(Page images and extracted text)
--- START ---

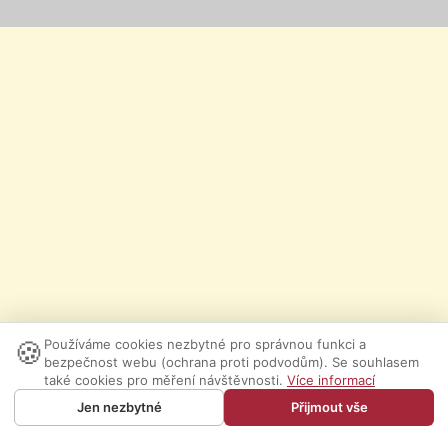
🍪
Používáme cookies nezbytné pro správnou funkci a
bezpečnost webu (ochrana proti podvodům). Se souhlasem
také cookies pro měření návštěvnosti.
Více informací
Jen nezbytné
Přijmout vše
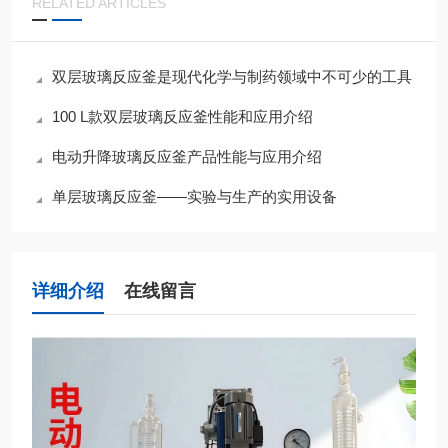
RELATED ARTICLES
双层玻璃反应釜是现代化学与制药领域中不可少的工具
100 L款双层玻璃反应釜性能和应用介绍
电动升降玻璃反应釜产品性能与应用介绍
单层玻璃反应釜——实验与生产的实用设备
详细介绍
在线留言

--- END ---

Problem :: Retype exactly the lines from the one containing "Přijmout vše" through the last line of the records above, both included, and leave out any pictures.

Completed exercise ::
Přijmout vše
RELATED ARTICLES
双层玻璃反应釜是现代化学与制药领域中不可少的工具
100 L款双层玻璃反应釜性能和应用介绍
电动升降玻璃反应釜产品性能与应用介绍
单层玻璃反应釜——实验与生产的实用设备
详细介绍
在线留言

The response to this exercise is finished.